Getting access to Rakhine “is a bit of a coup because [Quintana] has requested access before and been denied,” says Benjamin Zawacki, a researcher in Bangkok for Amnesty International. “It’s a high-value visit.”

The Argentine diplomat has previously raised the issue of the Rohingya at the UN Human Rights Council. He is due to address the council again in March. Activists say a firsthand report should strengthen the UN’s hand in advocating for increased protection for this and other ethnicities in Burma, where about one-third of the roughly 50 million population belong to 135 recognized minorities.

The Rohingya, who aren’t in this category, are estimated to number about 700,000, though no reliable census exists. Over the past two decades, many have sought sanctuary across the border in neighboring Bangladesh and in other parts of Southeast Asia.

On Thursday, Medecins Sans Frontieres (MSF), also known as Doctors Without Borders, said thousands of Rohingya refugees in Bangladesh faced sickness and even starvation after being driven out of their homes in recent months. Most have moved to slums on the outskirts of UN-run refugee camps but aren’t eligible for food aid and run the risk of being forced back to Burma, the medical charity said.

Paul Critchley, MSF chief in Bangladesh, said more than 6,000 refugees had arrived since October at an unofficial camp of nearly 30,000 where the charity runs a clinic. Many reported harassment and beatings by security forces and neighbors, part of an apparent political campaign against an estimated 200,000 Rohingya who live illegally in Bangladesh.

The abuses meted out to refugees included being pushed into a river separating the two countries and told to swim back to Burma, say MSF officials. Those who make it to the camps have no means of making a living, and women who go outside to collect firewood have been raped.

“The only thing that they can legally do in Bangladesh is starve. This is not acceptable,” Mr.
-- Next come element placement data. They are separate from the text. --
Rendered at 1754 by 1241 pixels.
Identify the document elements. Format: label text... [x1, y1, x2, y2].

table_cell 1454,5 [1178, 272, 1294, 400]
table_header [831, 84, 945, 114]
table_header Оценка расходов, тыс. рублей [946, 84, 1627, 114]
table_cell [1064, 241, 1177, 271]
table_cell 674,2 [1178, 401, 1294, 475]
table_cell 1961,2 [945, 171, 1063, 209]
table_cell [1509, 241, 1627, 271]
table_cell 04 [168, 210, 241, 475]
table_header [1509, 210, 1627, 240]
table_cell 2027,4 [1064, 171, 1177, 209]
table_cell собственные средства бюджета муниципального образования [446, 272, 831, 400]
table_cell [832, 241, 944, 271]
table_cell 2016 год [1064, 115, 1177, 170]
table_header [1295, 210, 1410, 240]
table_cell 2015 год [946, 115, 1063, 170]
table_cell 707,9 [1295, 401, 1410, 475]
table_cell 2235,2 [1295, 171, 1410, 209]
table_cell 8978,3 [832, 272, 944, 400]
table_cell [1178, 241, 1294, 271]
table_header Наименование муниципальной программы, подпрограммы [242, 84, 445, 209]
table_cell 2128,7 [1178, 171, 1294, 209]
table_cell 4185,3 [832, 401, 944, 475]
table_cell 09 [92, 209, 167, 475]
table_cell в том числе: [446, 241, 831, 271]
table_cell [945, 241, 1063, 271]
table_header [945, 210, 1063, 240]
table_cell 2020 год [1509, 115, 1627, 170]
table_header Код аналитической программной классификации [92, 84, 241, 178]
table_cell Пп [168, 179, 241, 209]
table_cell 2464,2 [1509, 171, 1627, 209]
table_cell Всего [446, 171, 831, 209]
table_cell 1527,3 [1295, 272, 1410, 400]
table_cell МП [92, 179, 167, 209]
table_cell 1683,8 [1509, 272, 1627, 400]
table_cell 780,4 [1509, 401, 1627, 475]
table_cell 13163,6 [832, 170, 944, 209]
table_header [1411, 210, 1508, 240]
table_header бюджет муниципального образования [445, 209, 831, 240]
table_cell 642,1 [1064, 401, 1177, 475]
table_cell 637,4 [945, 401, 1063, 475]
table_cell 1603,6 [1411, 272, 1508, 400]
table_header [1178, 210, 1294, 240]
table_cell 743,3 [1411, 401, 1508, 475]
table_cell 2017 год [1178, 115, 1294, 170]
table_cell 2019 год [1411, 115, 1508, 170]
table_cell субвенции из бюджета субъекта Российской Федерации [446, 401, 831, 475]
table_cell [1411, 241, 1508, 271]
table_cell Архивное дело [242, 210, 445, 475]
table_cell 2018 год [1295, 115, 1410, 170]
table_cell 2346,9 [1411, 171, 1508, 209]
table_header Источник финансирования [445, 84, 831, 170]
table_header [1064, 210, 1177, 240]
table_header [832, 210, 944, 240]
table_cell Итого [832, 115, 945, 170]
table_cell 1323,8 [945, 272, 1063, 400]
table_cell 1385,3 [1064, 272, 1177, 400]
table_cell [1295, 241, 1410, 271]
Critchley told a press conference in Bangkok.

Last year Thailand’s military was accused of forcing hundreds of Rohingya boatpeople back out to sea after they arrived from Bangladesh and Burma. Some later drowned or were rescued in neighboring countries.

This crackdown led to a drop in sailings, says Chris Lewa, who runs The Arakan Project, a human rights group focused on Rohingya. But the renewed harassment in Bangladesh is spurring more refugees to consider fleeing by boat, despite the hazardous journey and risk of reprisals.

Ms. Lewa says the anti-Rohingya campaign seems aimed at deterring new arrivals from Burma. But the upcoming election could be the trigger for another exodus, if the tensions aren’t handled properly by authorities.

“There is mounting tension that could develop into communal violence,” she warns.